◆ Task details
Within the listing, each line that has the string "seen" should be copied.

◆ Extracted material
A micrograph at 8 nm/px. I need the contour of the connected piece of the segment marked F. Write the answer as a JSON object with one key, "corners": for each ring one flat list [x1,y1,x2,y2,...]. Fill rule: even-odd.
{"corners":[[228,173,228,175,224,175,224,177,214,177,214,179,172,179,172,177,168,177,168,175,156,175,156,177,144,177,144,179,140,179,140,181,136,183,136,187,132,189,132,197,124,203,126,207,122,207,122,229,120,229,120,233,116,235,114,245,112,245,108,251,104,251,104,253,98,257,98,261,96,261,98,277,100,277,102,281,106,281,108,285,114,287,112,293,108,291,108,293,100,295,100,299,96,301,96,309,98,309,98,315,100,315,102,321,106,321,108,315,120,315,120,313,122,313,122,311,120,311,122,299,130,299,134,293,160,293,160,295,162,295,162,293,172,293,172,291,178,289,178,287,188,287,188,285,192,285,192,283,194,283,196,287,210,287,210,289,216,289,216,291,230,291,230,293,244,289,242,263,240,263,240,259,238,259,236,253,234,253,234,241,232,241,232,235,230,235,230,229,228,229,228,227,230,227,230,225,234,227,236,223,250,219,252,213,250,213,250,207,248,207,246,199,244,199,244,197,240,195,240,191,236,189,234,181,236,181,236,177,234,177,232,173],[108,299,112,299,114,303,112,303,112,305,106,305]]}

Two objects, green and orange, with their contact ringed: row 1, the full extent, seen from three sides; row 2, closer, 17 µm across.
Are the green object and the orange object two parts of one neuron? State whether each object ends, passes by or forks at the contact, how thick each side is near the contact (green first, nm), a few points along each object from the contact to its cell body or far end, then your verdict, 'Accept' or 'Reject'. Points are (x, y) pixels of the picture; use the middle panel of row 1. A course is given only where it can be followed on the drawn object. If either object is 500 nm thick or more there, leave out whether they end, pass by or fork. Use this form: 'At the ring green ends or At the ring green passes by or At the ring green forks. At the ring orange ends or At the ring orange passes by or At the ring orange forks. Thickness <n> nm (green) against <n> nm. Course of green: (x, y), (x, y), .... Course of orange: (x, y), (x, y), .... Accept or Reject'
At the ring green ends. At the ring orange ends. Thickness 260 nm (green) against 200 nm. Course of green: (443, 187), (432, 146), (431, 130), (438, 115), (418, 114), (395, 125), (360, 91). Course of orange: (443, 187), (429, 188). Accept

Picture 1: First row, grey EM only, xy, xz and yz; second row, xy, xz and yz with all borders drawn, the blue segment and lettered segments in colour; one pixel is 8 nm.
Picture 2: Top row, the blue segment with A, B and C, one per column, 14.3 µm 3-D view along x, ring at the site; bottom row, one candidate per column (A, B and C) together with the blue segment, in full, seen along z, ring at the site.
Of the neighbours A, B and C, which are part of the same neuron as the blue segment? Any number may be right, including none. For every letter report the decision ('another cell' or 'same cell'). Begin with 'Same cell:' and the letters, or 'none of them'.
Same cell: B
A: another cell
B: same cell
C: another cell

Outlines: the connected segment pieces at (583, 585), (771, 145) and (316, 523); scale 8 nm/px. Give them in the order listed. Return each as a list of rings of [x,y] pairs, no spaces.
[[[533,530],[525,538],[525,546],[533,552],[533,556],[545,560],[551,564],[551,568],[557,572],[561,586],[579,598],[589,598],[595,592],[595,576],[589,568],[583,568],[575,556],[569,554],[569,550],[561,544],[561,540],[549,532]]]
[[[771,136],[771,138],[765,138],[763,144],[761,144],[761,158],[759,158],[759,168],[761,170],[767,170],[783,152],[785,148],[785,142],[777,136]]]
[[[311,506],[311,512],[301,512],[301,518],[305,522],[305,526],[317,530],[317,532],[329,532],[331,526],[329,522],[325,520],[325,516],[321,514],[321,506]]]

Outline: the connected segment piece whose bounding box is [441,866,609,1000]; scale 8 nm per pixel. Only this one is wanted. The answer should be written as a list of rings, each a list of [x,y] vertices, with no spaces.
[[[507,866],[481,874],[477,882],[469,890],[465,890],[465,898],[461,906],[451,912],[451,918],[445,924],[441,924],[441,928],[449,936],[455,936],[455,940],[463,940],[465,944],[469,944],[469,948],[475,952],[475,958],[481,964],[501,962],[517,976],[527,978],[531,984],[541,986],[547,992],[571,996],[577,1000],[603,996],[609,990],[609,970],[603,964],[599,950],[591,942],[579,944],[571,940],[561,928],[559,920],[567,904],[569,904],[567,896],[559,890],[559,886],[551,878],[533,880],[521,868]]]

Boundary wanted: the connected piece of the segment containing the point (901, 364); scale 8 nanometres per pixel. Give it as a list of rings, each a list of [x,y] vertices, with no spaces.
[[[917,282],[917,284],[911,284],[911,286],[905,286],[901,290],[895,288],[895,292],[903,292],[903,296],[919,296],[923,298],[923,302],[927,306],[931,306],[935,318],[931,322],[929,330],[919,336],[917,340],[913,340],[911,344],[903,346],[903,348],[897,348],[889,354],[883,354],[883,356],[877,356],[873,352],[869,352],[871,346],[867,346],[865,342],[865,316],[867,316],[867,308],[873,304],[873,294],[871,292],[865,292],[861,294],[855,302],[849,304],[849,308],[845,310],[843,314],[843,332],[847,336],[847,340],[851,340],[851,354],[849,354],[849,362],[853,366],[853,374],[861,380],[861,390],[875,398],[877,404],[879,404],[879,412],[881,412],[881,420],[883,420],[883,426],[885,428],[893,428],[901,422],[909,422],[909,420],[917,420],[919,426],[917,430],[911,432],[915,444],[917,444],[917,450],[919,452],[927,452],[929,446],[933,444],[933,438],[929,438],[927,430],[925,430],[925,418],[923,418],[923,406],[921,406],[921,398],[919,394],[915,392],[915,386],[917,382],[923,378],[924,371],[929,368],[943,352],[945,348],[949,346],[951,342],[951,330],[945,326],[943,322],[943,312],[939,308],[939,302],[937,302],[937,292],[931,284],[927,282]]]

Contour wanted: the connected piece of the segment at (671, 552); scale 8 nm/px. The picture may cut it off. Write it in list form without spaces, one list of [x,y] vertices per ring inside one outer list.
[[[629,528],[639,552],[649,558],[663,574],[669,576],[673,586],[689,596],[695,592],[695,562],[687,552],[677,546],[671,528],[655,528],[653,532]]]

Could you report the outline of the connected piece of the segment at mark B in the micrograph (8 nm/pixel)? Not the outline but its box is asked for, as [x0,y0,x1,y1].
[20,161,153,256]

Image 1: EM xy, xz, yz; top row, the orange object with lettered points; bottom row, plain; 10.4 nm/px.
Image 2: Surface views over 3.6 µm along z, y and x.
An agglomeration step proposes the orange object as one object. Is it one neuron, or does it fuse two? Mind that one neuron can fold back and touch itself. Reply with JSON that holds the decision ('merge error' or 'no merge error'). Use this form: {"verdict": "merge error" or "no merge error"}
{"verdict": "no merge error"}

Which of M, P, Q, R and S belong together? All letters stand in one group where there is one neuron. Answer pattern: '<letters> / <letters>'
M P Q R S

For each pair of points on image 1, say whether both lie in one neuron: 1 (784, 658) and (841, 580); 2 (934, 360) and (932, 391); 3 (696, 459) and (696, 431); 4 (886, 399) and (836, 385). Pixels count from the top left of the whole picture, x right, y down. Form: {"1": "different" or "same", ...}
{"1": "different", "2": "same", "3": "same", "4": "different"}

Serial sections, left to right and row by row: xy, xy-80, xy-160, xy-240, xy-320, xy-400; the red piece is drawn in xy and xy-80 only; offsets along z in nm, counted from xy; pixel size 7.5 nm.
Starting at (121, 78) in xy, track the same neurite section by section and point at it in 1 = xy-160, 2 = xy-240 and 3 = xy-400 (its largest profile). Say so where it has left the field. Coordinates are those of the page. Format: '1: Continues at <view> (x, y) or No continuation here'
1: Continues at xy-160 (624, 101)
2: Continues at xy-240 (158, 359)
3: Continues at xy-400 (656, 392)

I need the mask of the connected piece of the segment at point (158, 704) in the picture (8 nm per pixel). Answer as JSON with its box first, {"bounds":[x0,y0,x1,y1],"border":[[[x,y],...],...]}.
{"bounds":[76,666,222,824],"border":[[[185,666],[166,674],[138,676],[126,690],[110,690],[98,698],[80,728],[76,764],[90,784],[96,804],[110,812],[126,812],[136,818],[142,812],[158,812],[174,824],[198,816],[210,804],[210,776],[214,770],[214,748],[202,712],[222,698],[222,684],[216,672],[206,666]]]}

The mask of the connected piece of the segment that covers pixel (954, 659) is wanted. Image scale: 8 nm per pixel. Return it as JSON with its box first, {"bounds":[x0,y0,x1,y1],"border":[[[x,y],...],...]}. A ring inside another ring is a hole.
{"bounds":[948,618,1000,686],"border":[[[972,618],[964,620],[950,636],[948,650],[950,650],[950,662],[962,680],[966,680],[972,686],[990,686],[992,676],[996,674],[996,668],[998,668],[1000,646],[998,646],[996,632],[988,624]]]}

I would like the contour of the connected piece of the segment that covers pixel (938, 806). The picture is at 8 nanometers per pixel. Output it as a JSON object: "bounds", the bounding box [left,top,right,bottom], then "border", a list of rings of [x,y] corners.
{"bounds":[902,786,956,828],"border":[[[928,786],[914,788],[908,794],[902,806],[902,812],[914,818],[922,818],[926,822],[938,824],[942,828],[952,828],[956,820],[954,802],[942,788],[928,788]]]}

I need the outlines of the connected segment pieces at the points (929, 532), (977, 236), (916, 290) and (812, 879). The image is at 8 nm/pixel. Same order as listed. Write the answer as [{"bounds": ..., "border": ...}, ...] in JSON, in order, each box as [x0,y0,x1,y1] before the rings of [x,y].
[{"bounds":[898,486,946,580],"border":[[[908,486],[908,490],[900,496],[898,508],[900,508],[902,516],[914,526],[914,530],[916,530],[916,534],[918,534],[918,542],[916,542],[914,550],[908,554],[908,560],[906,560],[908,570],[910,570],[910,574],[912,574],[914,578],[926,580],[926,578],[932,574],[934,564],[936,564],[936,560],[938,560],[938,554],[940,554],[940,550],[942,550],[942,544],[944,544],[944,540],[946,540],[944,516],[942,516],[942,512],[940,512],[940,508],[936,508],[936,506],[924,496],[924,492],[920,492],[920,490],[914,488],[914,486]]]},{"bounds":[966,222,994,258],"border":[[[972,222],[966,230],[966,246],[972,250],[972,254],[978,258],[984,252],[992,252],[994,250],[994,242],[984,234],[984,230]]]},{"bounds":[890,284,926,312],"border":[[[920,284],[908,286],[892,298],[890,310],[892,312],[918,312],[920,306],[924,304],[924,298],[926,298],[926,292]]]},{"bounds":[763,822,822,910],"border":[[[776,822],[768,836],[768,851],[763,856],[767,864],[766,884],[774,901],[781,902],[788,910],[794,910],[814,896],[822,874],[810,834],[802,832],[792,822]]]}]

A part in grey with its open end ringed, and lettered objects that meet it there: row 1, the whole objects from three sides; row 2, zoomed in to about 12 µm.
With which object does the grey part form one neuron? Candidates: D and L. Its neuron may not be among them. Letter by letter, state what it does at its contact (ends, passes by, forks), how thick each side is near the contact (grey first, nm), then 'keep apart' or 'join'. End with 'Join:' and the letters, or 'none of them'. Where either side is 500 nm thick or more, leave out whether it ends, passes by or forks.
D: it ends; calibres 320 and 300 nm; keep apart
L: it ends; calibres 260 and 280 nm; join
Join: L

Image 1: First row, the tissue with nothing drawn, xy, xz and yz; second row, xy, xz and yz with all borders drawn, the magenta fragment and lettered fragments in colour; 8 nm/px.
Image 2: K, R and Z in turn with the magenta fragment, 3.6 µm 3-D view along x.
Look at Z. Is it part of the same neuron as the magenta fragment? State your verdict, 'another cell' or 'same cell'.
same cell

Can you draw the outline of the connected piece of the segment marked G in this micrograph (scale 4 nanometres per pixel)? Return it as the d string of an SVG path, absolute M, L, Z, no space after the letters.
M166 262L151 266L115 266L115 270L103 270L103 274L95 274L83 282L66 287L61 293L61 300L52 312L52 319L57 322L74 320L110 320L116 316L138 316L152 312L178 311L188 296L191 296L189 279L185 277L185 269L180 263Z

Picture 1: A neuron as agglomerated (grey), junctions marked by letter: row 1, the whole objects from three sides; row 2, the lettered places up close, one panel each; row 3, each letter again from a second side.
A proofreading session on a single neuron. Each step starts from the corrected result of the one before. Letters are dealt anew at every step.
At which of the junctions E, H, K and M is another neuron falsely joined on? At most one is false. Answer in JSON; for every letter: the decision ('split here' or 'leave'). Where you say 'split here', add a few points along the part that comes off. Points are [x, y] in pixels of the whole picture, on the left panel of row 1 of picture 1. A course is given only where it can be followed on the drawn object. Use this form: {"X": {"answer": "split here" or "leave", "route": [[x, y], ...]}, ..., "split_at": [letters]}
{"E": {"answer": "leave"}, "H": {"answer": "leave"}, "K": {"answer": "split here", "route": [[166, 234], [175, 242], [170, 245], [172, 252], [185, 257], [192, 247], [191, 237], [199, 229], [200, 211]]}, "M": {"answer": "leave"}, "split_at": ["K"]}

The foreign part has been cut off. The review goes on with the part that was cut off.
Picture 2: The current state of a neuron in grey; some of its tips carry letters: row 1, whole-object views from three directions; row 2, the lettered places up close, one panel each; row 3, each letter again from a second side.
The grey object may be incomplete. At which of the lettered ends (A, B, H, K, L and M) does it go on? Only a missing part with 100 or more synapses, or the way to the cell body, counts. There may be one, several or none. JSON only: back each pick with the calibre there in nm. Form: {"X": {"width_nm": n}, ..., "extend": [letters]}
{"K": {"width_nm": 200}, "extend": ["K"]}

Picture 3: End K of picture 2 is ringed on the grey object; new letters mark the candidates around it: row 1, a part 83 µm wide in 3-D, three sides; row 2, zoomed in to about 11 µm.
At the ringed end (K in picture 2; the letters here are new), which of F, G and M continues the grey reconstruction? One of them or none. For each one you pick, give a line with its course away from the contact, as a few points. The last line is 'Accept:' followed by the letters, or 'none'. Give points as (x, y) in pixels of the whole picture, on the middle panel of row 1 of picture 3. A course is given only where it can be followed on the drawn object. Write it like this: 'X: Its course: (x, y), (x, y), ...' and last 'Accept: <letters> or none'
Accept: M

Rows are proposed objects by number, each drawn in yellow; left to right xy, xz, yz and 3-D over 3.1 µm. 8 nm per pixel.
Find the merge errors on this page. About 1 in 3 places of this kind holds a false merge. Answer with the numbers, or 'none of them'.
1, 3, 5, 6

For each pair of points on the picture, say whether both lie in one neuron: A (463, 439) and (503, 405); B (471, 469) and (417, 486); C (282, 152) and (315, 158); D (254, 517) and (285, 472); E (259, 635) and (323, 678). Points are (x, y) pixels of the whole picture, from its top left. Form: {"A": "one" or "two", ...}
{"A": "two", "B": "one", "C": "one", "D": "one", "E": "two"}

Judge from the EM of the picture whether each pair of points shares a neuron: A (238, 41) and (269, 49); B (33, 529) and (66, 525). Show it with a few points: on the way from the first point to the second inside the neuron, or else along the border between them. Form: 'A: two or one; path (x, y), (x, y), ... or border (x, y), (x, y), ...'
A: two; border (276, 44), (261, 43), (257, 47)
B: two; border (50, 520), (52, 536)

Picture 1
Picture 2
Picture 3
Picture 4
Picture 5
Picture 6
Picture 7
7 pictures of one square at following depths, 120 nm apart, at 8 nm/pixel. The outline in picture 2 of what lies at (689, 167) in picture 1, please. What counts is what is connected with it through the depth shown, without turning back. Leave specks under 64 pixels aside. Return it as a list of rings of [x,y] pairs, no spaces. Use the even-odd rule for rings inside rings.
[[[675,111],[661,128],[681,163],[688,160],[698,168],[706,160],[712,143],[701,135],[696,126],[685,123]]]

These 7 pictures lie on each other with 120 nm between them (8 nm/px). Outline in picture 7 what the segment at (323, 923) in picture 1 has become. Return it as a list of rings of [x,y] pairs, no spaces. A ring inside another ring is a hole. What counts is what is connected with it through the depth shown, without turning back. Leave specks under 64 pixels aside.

◆ Output
Two objects, green and orange, with their contact ringed: row 1, the full extent, seen from three sides; row 2, closer, 17 µm across.
Picture 2: Top row, the blue segment with A, B and C, one per column, 14.3 µm 3-D view along x, ring at the site; bottom row, one candidate per column (A, B and C) together with the blue segment, in full, seen along z, ring at the site.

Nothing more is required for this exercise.